- Your objective
Nothing but an exact copy is asked for: the lines in the material below from the one with "Figure 7. UV-Vis" through the one with "Fig. 2. Imaging", pictures excluded.

- Source data
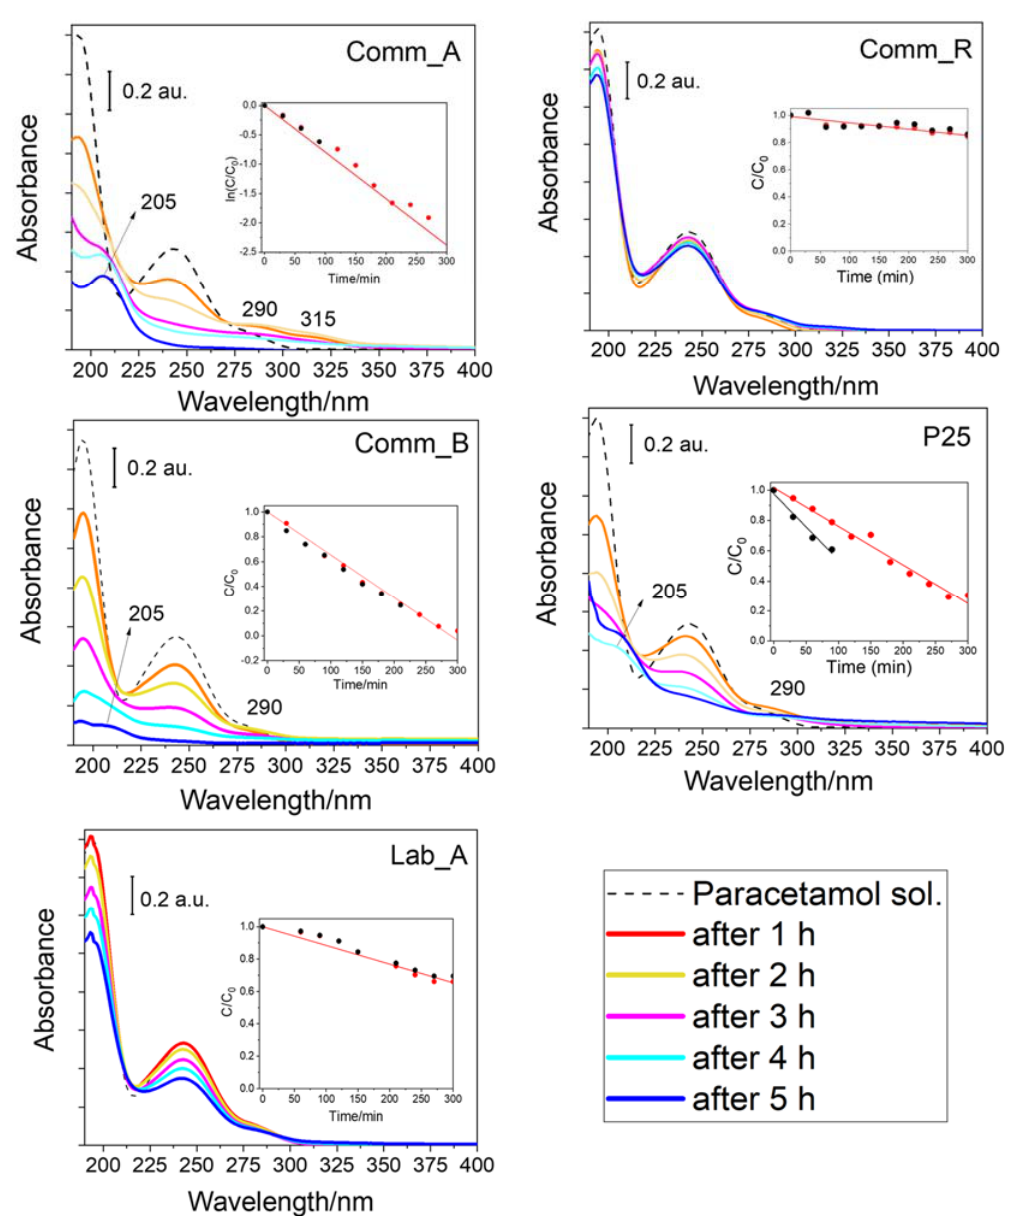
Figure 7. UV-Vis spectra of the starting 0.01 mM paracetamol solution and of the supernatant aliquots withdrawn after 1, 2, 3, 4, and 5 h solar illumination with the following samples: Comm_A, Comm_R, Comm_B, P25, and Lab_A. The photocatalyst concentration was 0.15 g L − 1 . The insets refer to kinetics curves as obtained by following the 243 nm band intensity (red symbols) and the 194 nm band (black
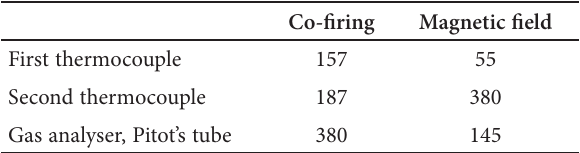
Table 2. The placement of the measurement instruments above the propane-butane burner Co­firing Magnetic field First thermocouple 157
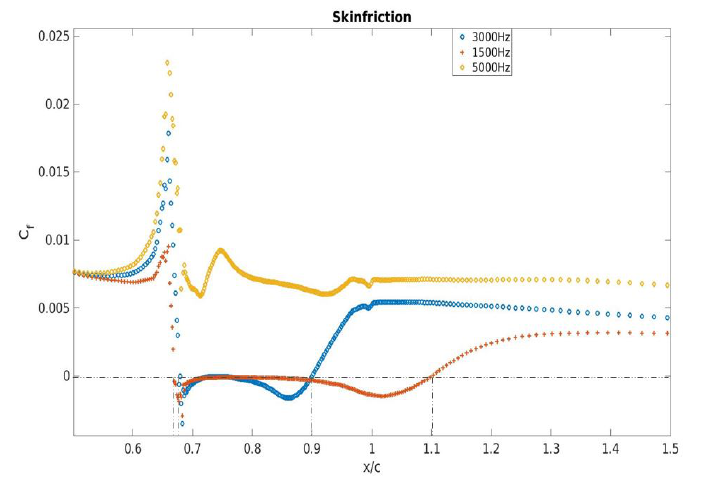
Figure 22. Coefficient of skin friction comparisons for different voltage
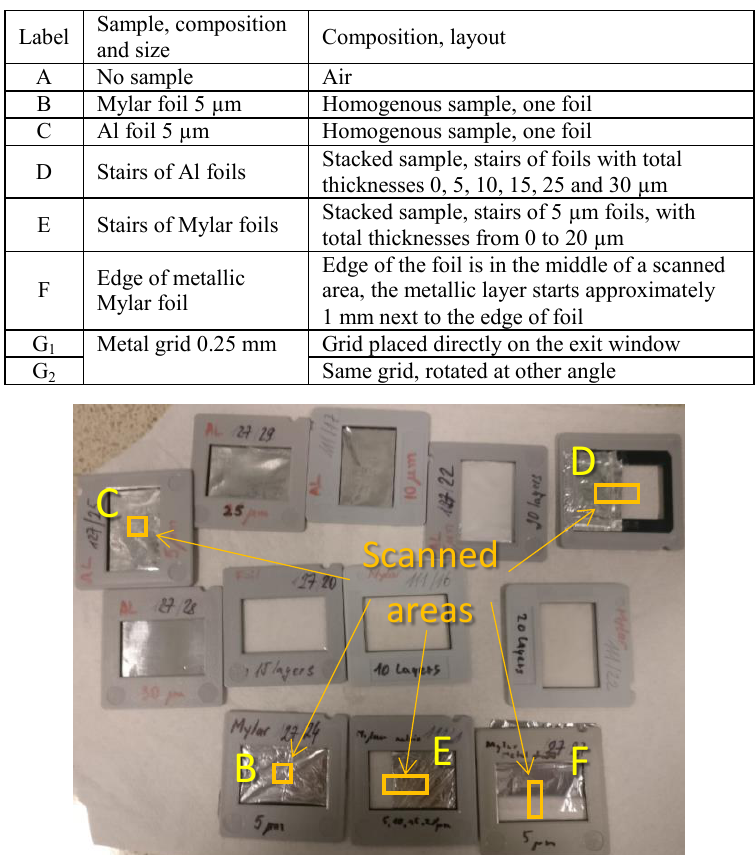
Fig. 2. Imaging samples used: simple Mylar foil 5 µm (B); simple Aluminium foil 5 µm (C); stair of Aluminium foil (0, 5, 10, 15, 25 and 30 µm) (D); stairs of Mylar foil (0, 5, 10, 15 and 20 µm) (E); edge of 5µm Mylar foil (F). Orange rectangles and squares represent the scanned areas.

--

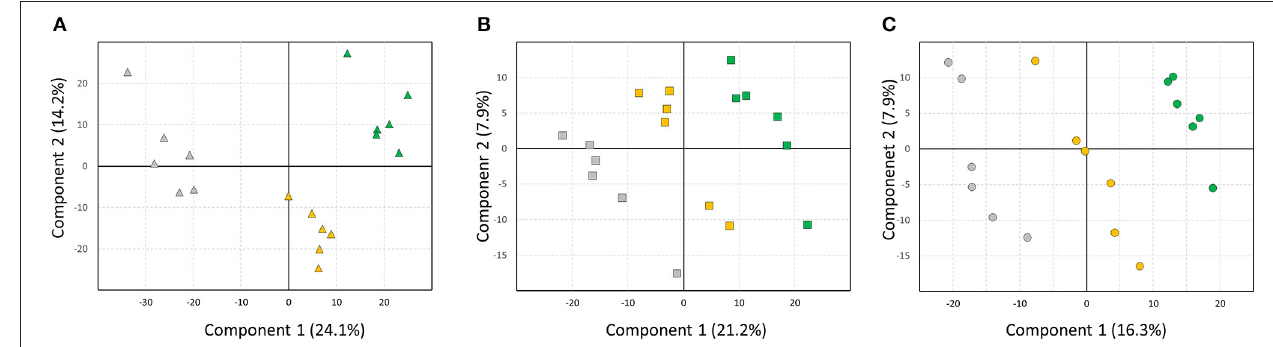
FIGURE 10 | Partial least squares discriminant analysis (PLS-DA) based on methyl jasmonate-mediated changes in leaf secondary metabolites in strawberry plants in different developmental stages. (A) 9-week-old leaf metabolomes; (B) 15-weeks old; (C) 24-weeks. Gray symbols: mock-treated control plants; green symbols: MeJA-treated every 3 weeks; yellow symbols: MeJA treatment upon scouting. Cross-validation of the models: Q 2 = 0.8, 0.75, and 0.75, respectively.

- Solution
Figure 7. UV-Vis spectra of the starting 0.01 mM paracetamol solution and of the supernatant aliquots withdrawn after 1, 2, 3, 4, and 5 h solar illumination with the following samples: Comm_A, Comm_R, Comm_B, P25, and Lab_A. The photocatalyst concentration was 0.15 g L − 1 . The insets refer to kinetics curves as obtained by following the 243 nm band intensity (red symbols) and the 194 nm band (black
Table 2. The placement of the measurement instruments above the propane-butane burner Co­firing Magnetic field First thermocouple 157
Figure 22. Coefficient of skin friction comparisons for different voltage
Fig. 2. Imaging samples used: simple Mylar foil 5 µm (B); simple Aluminium foil 5 µm (C); stair of Aluminium foil (0, 5, 10, 15, 25 and 30 µm) (D); stairs of Mylar foil (0, 5, 10, 15 and 20 µm) (E); edge of 5µm Mylar foil (F). Orange rectangles and squares represent the scanned areas.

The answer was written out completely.